• What is required: Skip every picture while you write out the records below, from the first line through the one that contains "right shoulder: (407, 109)", both ends kept.

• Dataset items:
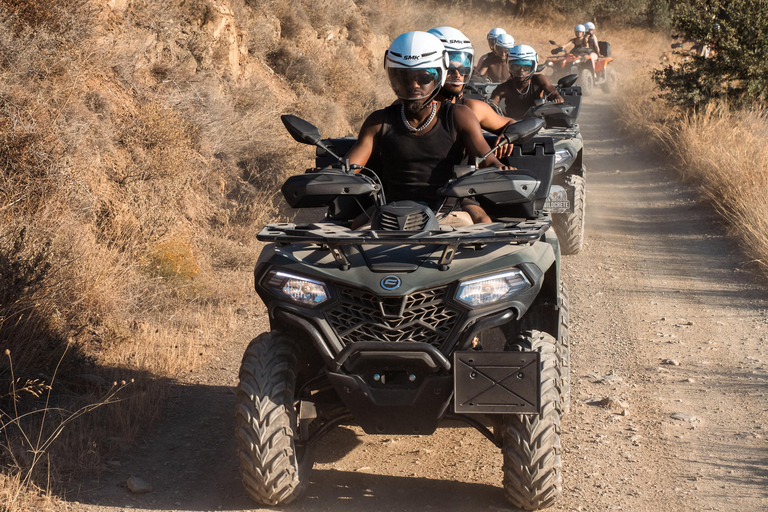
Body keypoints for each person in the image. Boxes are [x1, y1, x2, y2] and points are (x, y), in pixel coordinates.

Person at [346, 31, 511, 225]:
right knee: (343, 238)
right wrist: (330, 174)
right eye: (404, 77)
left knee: (484, 236)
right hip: (390, 213)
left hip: (447, 212)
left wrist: (502, 169)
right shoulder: (379, 120)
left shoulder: (460, 115)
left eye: (424, 77)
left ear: (438, 76)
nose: (413, 85)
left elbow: (486, 159)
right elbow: (349, 167)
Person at [427, 26, 517, 158]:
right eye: (450, 69)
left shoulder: (472, 108)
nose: (458, 75)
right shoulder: (407, 109)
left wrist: (508, 136)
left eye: (463, 69)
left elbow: (511, 124)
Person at [490, 44, 564, 120]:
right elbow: (491, 106)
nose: (521, 70)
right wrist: (490, 106)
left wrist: (557, 99)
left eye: (526, 67)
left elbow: (554, 94)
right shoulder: (503, 88)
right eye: (516, 66)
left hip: (539, 125)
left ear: (532, 67)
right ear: (510, 66)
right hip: (511, 126)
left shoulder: (539, 80)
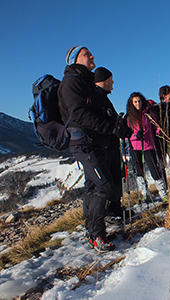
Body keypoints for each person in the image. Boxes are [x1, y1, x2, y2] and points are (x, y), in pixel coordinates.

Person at [58, 46, 130, 252]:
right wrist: (111, 127)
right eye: (86, 54)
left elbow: (100, 113)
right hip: (84, 143)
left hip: (95, 143)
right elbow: (79, 115)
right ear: (74, 60)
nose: (92, 56)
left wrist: (117, 126)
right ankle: (96, 235)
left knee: (93, 187)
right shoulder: (71, 82)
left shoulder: (85, 82)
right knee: (104, 186)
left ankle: (94, 231)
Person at [94, 67, 124, 222]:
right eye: (111, 79)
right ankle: (108, 213)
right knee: (107, 182)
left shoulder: (104, 97)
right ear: (105, 80)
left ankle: (116, 208)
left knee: (115, 176)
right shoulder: (95, 97)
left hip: (111, 147)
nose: (113, 82)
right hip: (103, 147)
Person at [126, 92, 168, 202]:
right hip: (135, 147)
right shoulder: (129, 117)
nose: (137, 103)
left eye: (139, 101)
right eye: (135, 102)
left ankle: (163, 193)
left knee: (155, 170)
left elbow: (155, 126)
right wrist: (135, 135)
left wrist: (159, 131)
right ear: (132, 103)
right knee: (139, 172)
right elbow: (127, 135)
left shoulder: (149, 113)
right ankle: (145, 194)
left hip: (149, 146)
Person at [153, 85, 170, 190]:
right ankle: (166, 189)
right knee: (162, 165)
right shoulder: (157, 108)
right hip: (160, 141)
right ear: (164, 96)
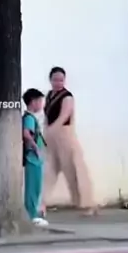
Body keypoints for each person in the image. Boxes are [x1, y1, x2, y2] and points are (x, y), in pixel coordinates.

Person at [42, 66, 97, 215]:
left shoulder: (67, 97)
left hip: (65, 136)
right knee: (48, 170)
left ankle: (87, 204)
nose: (58, 82)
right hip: (50, 136)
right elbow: (47, 116)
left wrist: (51, 130)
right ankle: (40, 202)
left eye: (61, 80)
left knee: (73, 170)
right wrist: (45, 131)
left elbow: (64, 116)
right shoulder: (49, 96)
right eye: (55, 79)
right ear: (50, 80)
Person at [22, 88, 48, 226]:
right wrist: (35, 147)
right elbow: (26, 134)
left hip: (35, 157)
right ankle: (31, 215)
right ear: (33, 102)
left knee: (36, 186)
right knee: (33, 187)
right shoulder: (29, 118)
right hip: (32, 157)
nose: (41, 104)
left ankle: (34, 213)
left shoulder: (30, 117)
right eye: (40, 101)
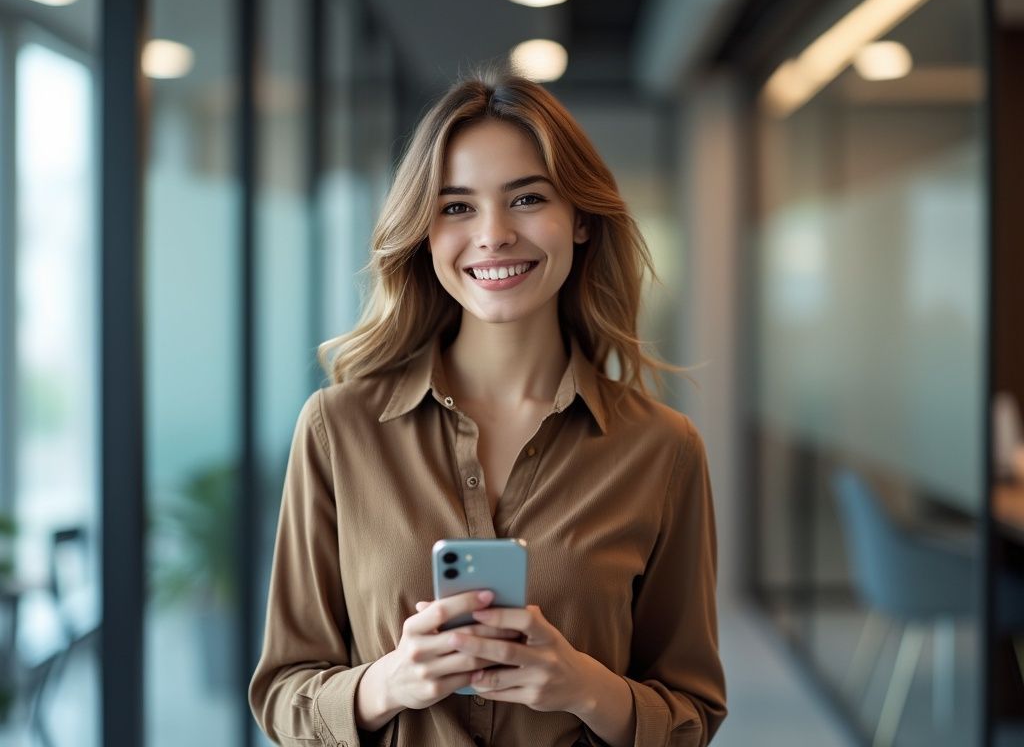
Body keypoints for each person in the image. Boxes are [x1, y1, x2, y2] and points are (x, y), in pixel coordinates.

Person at [249, 70, 727, 747]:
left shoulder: (663, 448)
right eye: (456, 207)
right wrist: (387, 683)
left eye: (527, 198)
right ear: (424, 231)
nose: (494, 234)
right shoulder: (338, 430)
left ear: (581, 219)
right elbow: (283, 695)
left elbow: (691, 715)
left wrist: (584, 687)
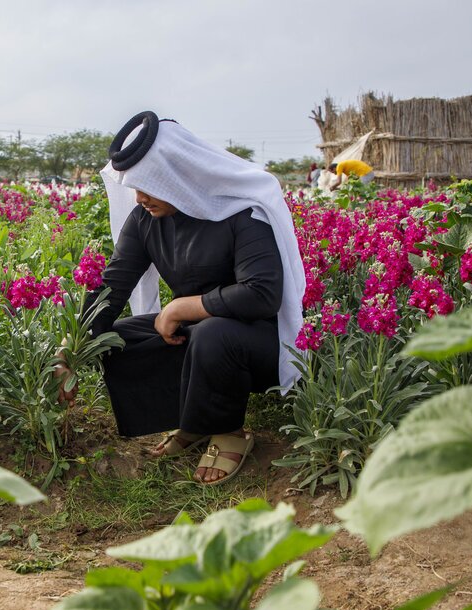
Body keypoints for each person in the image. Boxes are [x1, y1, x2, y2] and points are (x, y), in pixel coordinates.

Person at [55, 111, 305, 485]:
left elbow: (262, 295)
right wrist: (69, 351)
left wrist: (182, 306)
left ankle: (229, 432)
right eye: (134, 187)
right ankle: (195, 423)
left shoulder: (241, 214)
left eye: (148, 186)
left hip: (264, 342)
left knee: (212, 334)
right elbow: (113, 286)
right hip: (207, 334)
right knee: (120, 337)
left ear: (176, 177)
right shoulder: (146, 220)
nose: (139, 198)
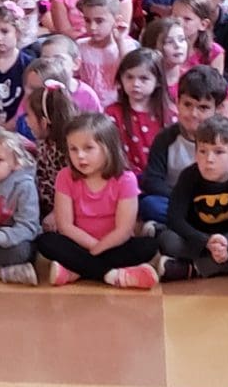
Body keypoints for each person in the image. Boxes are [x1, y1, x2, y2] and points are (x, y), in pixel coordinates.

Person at [33, 111, 158, 288]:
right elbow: (65, 226)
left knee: (149, 246)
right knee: (46, 242)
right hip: (78, 244)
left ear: (107, 148)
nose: (80, 156)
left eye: (88, 148)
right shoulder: (65, 176)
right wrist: (93, 246)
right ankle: (113, 275)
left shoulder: (125, 179)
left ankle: (76, 270)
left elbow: (124, 229)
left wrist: (99, 248)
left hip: (113, 245)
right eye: (73, 149)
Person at [157, 116, 228, 280]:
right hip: (198, 240)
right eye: (202, 151)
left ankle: (195, 269)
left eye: (218, 152)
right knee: (168, 240)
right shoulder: (188, 176)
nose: (209, 159)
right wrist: (206, 242)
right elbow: (175, 219)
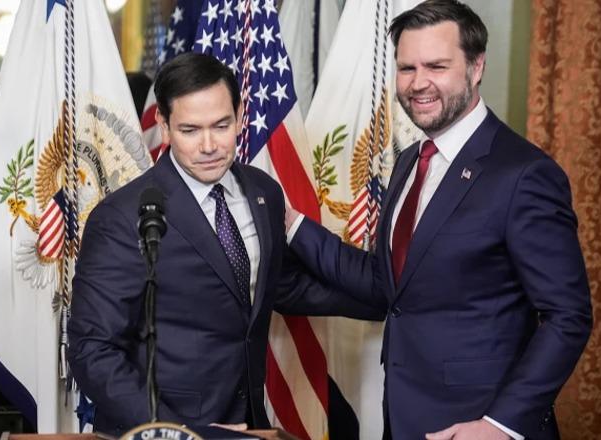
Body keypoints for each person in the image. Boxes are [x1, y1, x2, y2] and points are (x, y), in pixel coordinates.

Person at [285, 1, 593, 439]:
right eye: (407, 68)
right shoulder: (410, 161)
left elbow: (568, 316)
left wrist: (500, 425)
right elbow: (388, 284)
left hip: (479, 426)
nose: (418, 83)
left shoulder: (524, 174)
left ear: (476, 67)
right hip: (403, 420)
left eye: (436, 66)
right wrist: (292, 224)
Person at [68, 52, 383, 437]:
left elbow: (279, 286)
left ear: (239, 116)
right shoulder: (121, 217)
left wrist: (396, 300)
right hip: (164, 431)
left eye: (221, 125)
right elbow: (92, 349)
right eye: (190, 130)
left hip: (250, 424)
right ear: (164, 127)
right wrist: (179, 432)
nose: (208, 145)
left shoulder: (263, 191)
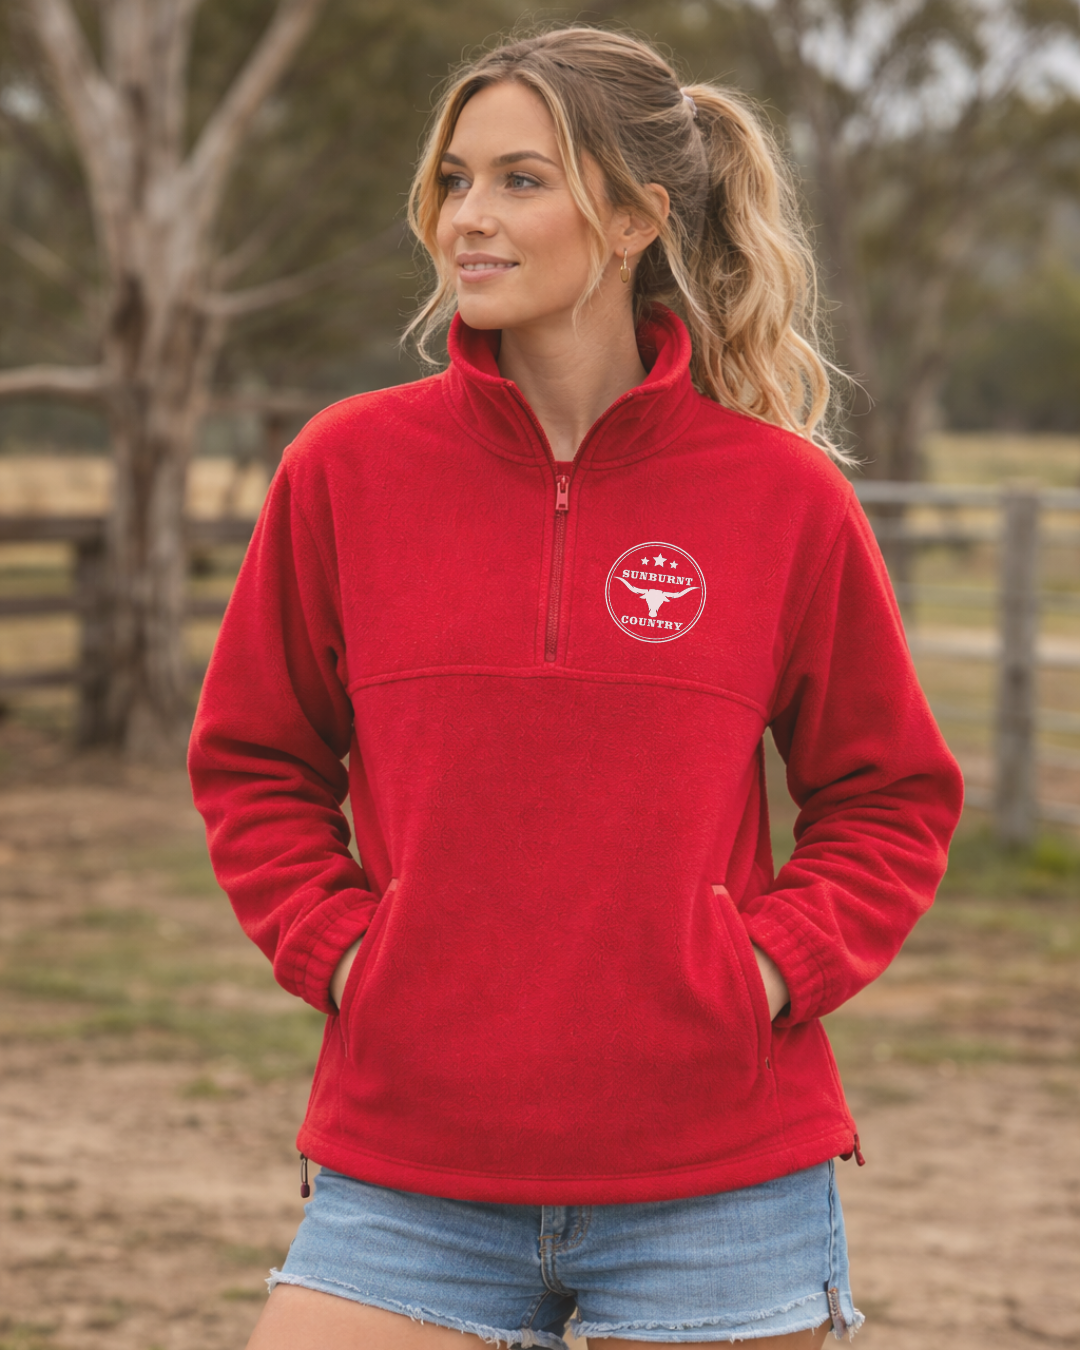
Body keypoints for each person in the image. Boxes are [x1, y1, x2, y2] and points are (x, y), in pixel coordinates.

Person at [188, 26, 963, 1350]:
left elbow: (890, 794)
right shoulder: (343, 468)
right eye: (454, 179)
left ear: (631, 218)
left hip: (715, 1174)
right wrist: (348, 951)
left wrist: (762, 972)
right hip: (411, 1161)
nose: (466, 219)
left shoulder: (782, 498)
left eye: (519, 180)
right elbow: (254, 759)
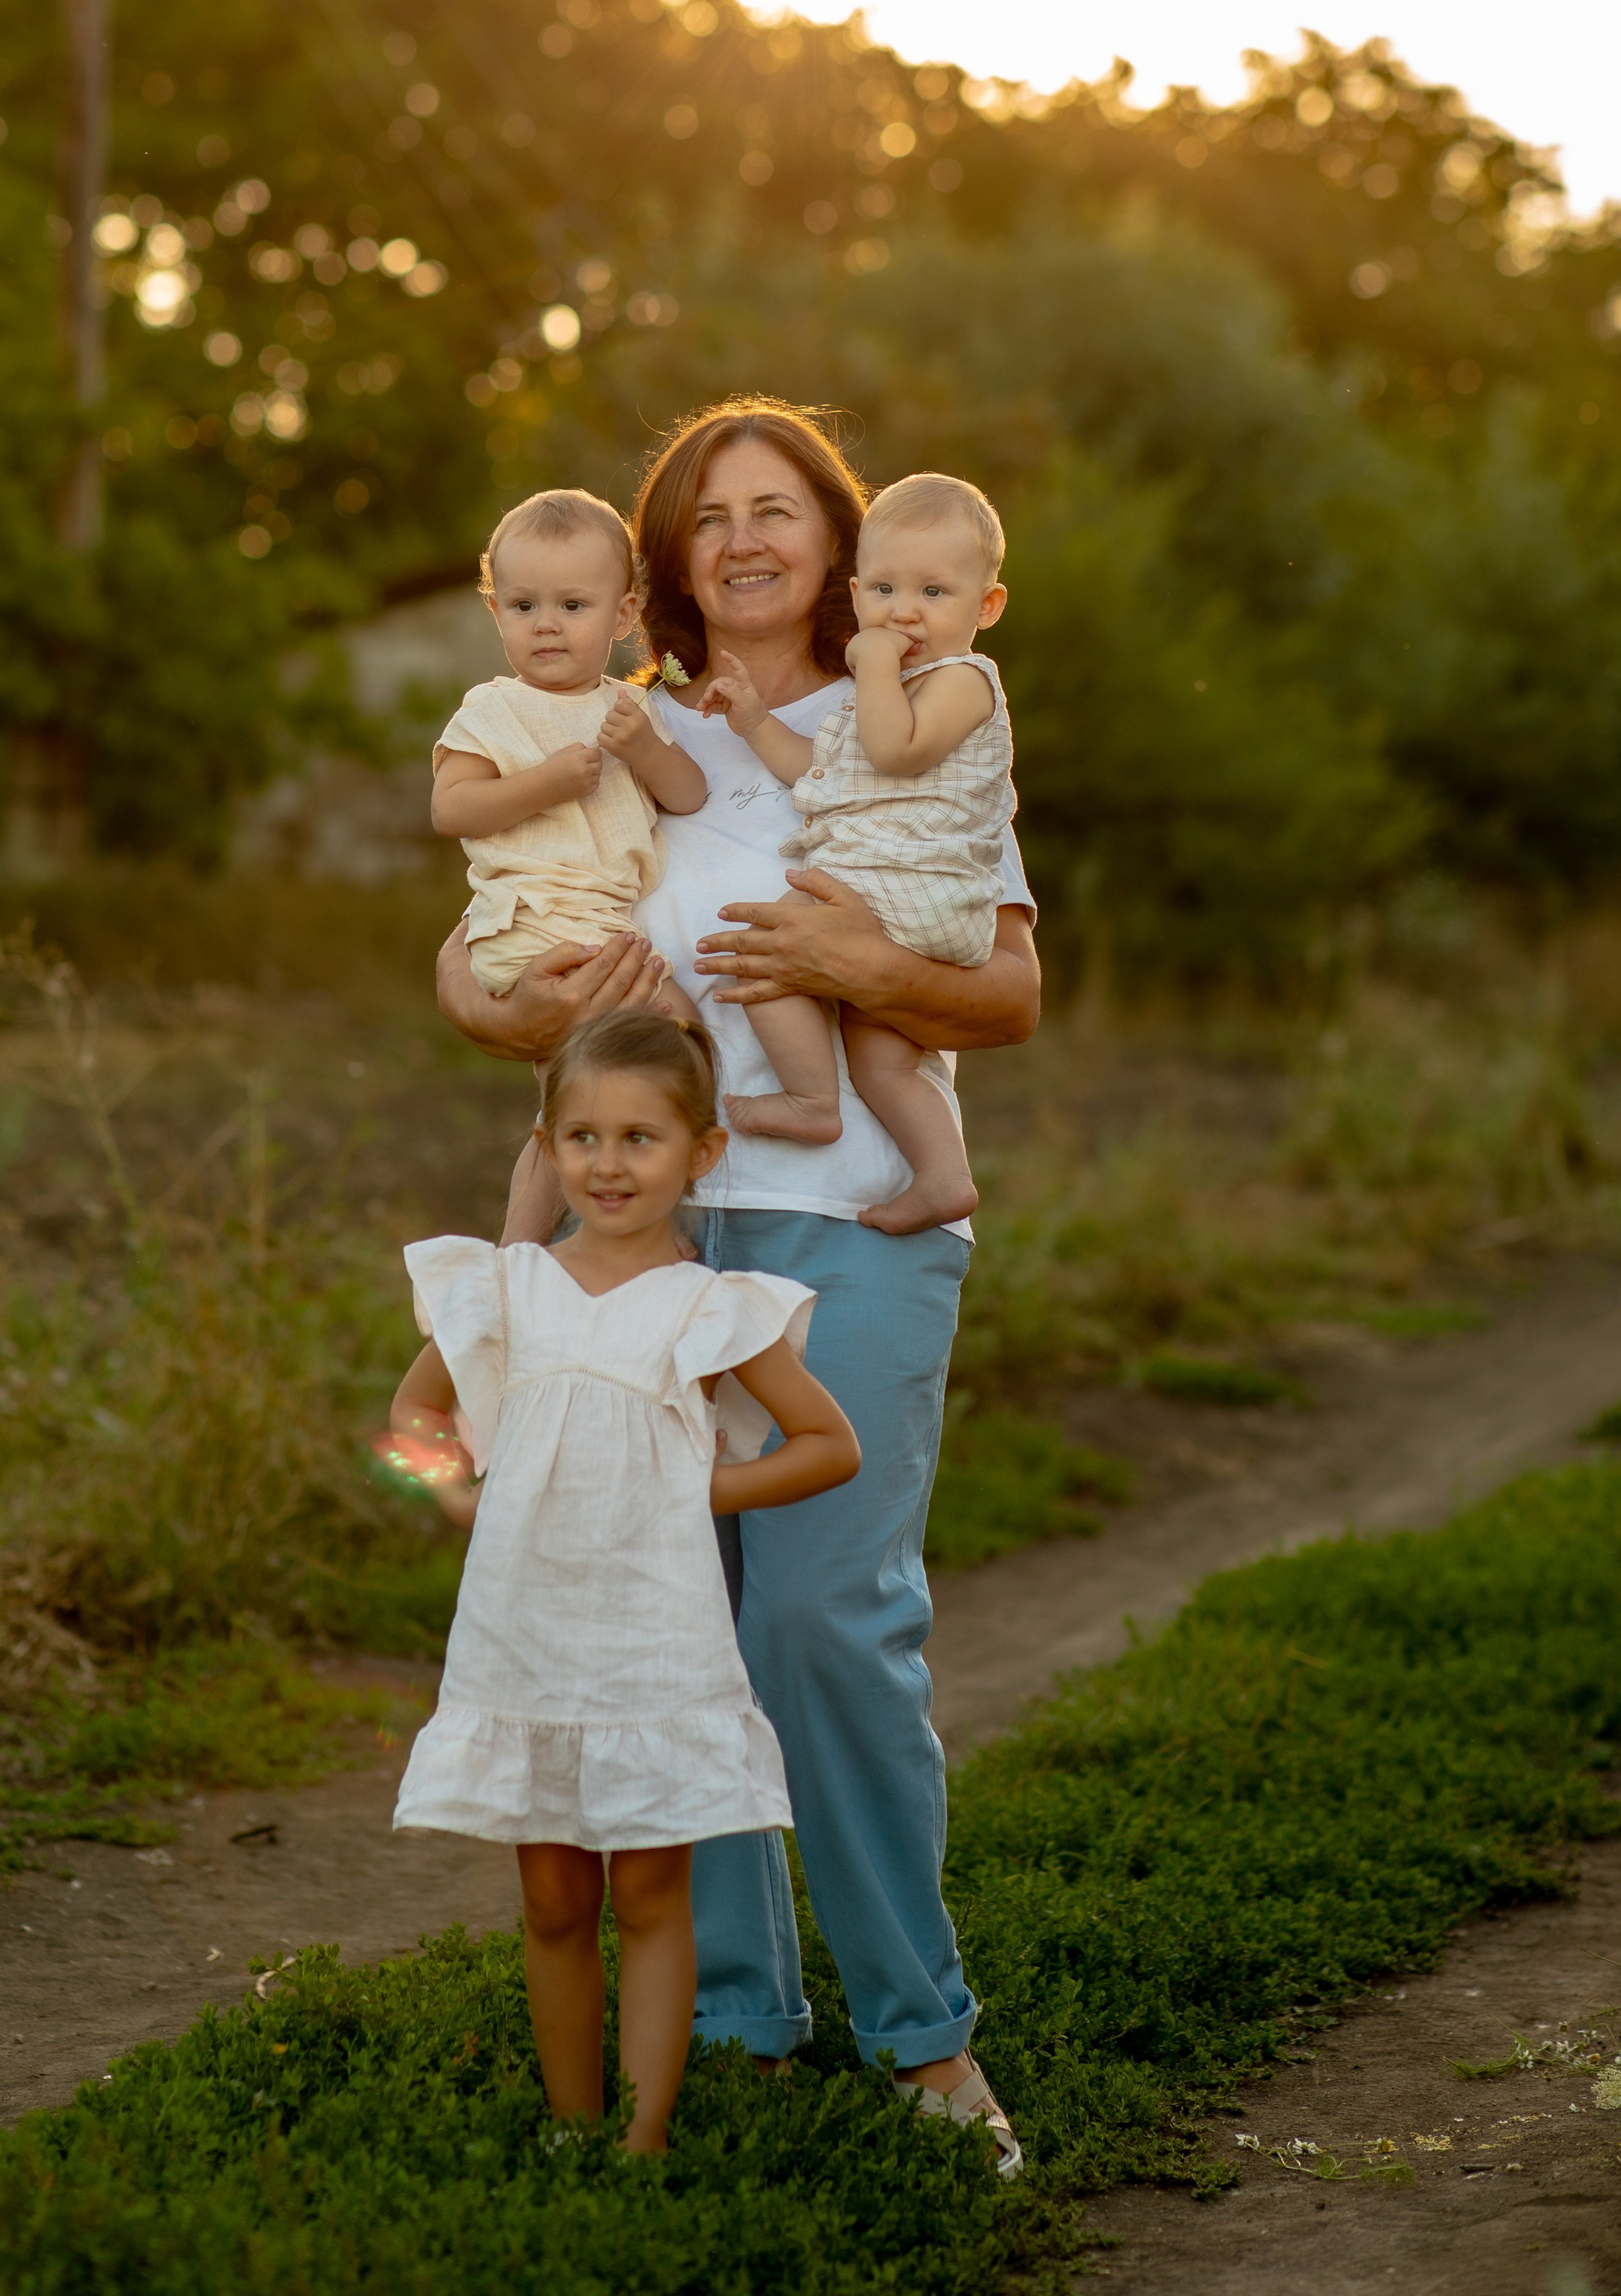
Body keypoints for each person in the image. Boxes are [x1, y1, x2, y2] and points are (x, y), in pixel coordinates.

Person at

• Exercise answer:
Body keypoints for each person in the image. Boxes are [x1, y1, x2, y2] and points are (x, y), in pixel coordinates.

Person at [346, 31, 511, 225]:
right knee: (343, 238)
right wrist: (330, 174)
right eye: (404, 77)
left knee: (484, 236)
right hip: (390, 213)
left hip: (447, 212)
left wrist: (502, 169)
right shoulder: (379, 120)
left shoulder: (460, 115)
left eye: (424, 77)
left ear: (438, 76)
nose: (413, 85)
left elbow: (486, 159)
right elbow: (349, 167)
Person at [427, 26, 517, 158]:
right eye: (450, 69)
left shoulder: (472, 108)
nose: (458, 75)
right shoulder: (407, 109)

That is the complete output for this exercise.